J is for Jargon in the Writing and Publishing World

Or, I could have called this post, “seriously, just speak English!” Like every other industry, the book world is full of strange terms few on the outside can understand without a little research. So here’s a list of five (hey, it was 10, I spared you half) common jargon words in the writerly world. Happy translating!

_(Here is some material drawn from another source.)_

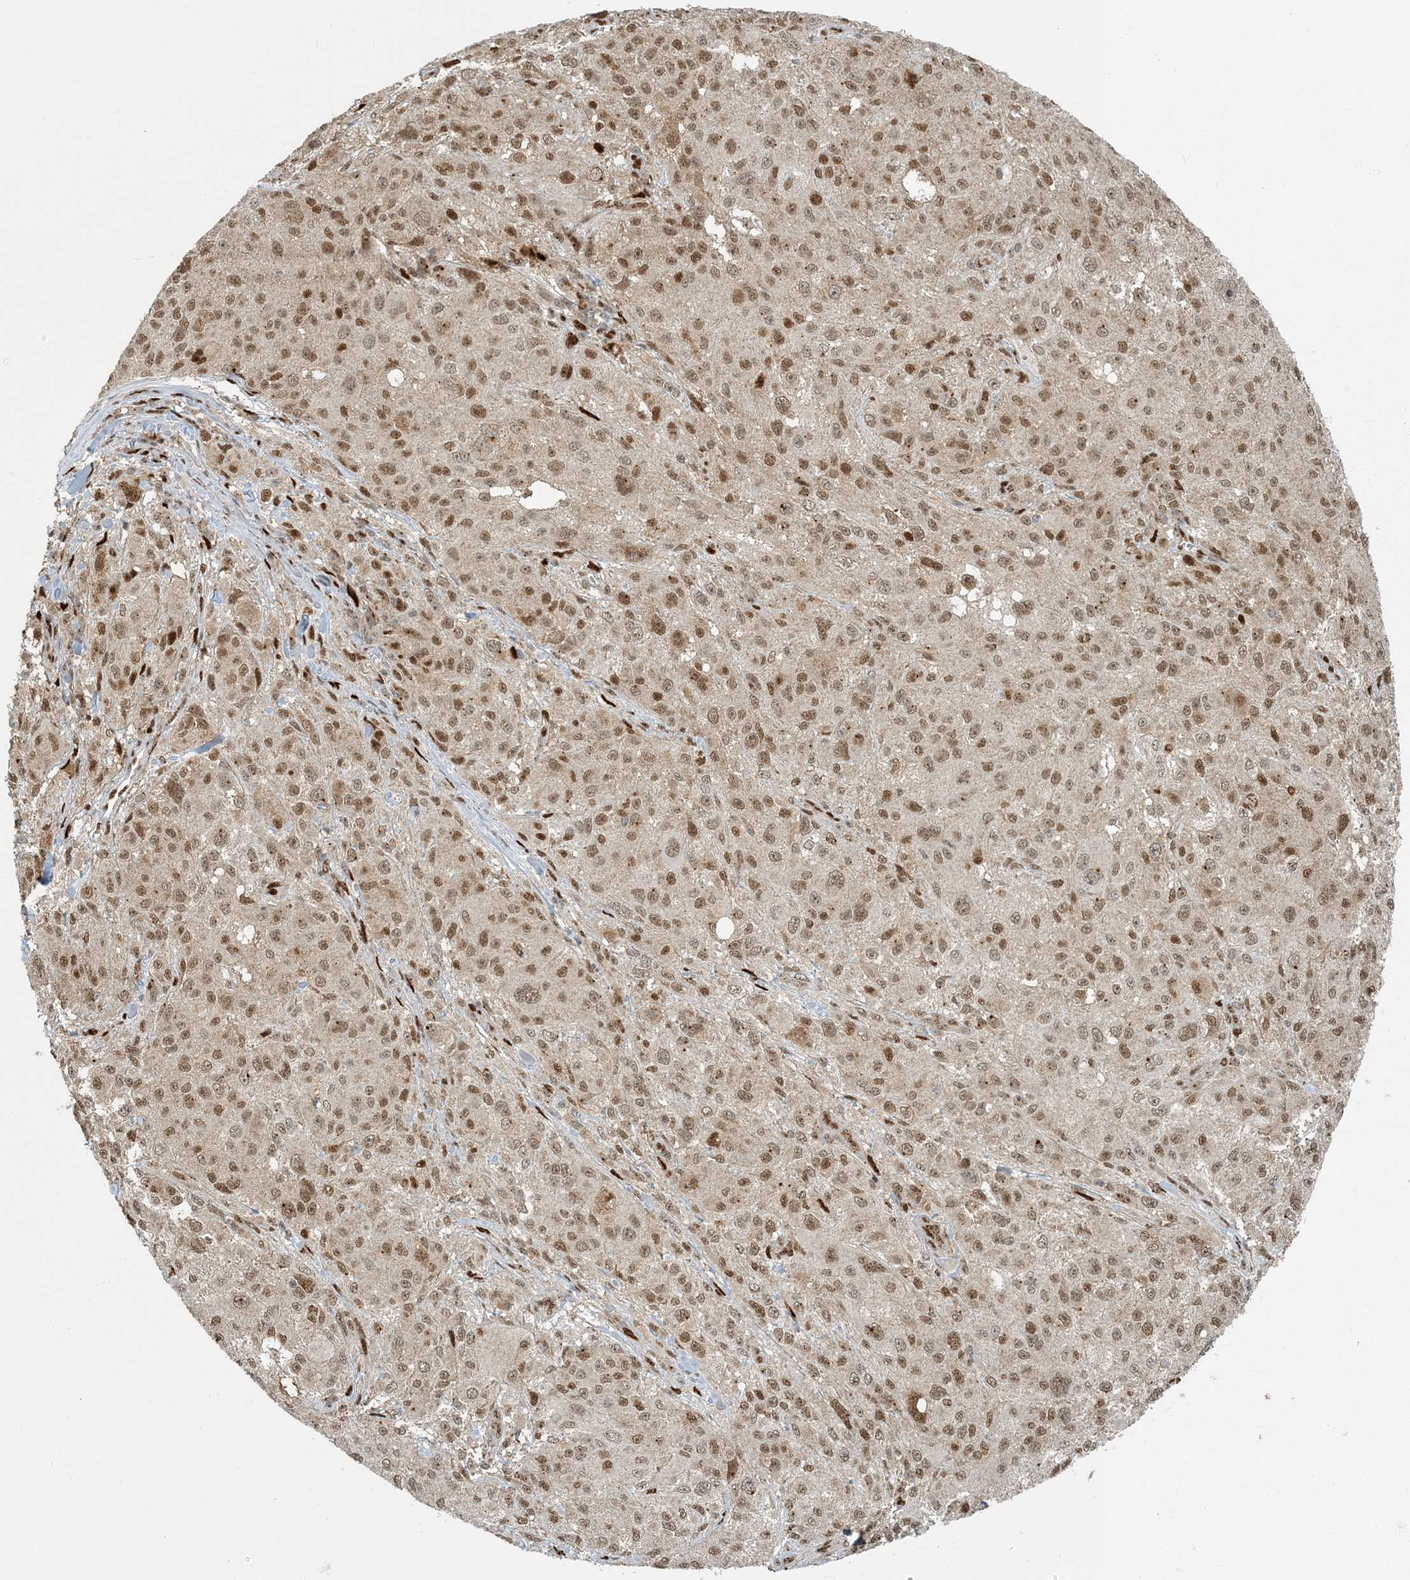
{"staining": {"intensity": "moderate", "quantity": ">75%", "location": "nuclear"}, "tissue": "melanoma", "cell_type": "Tumor cells", "image_type": "cancer", "snomed": [{"axis": "morphology", "description": "Necrosis, NOS"}, {"axis": "morphology", "description": "Malignant melanoma, NOS"}, {"axis": "topography", "description": "Skin"}], "caption": "High-magnification brightfield microscopy of melanoma stained with DAB (brown) and counterstained with hematoxylin (blue). tumor cells exhibit moderate nuclear positivity is identified in approximately>75% of cells. The protein of interest is shown in brown color, while the nuclei are stained blue.", "gene": "MBD1", "patient": {"sex": "female", "age": 87}}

  1. ARC – When written in all caps, ARC stands for Advance Reading Copy. This is a copy of a book that is almost, but not quite ready to be published. It’s often typeset and has the cover art like the final product, but may not have gone through final proofing. These are typically sent out to critics, bloggers, bookstores and given away to fans to create buzz for a book before its official release. These sometimes take over for what used to be called Galley Copies, black and white versions of the book with no art, used in the proofreading process. (When written as “arc” the word refers to the progression of a plot or character throughout a book.)
  2. Character driven vs. plot driven – A character driven story is one in which the characters and their personal journeys (often focused on the  emotional aspect) take precedence over the plot, which is formed by how the characters interact. A plot driven story is one where the plot is the main importance and the characters follow the plot. Most writers are naturally one or the other, but I hear its possible to be good at both. (In case you’re wondering, I’ve been told my writing is character driven.)
  3. Genre – The category your book falls into. Think of the sections of a bookstore: mystery, romance, general fiction, suspense, western, young adult. But in the publishing world it gets more complicated. For example, the general fiction section of a bookstore includes lots of other genres such as women’s fiction (chick lit), historical fiction and classics. Historical fiction has its own subgenres like historical fantasy, time slip (time travel), historical romance, historical mystery and alternate history. And yes, every genre is that complicated. (There are hard-boiled mysteries, cozy mysteries, etc.)
  4. Query letter – This is a letter you write to an agent you’d like to represent you. It’s a lot like a cover letter when you’re applying for a job. You tell the agent what kind of book you’re trying to sell, give them (I hate him/her, so I’m using them) a short one or two paragraph summary of what the book is about (think of it like the copy on the back of the book), and then tell them why you chose them and why they should give you a chance. Usually most agents ask for a synopsis (see below) and/or anywhere from five to 50 pages of your book along with the letter. But not all. Your letter has to be sharp because you can (and will be) rejected just based on it,  unseen. Interestingly, I’ve read that query letters as a first round of selection aren’t the same the world over. In America, they are a must, but I’ve read that in Britain and other parts of the world, they really just serve as an introduction and that agents put more emphasis on the synopsis and sample when making a decision. If anyone can confirm or refute that, please do. I’m interested in learning more.
  5. Synopsis – A synopsis is a two to three page summary of your novel, including the ending. (Yes, you have to give away the ending. I know, I was shocked, too.) Agents and publishers use them when trying to decide whether or not to represent a work, especially if they get bored with your manuscript. Writing a synposis is painful, but necessary. Your goal is to boil your 80,000+ word book down to its basic elements (no subplots) to show what the book is all about. I’ve read they get easier with practice, but I’m not so sure about that.

One that I would love to have someone answer for me: what the heck is literary fiction? No matter how many articles and definitions I read, I still don’t understand what it is. My guess is that if I don’t know what it is, it’s not what I’m writing!

What about you? What writing terms have you heard that you’d like defined? What terms drive your crazy? Do you have ideas for other “J” themed posts?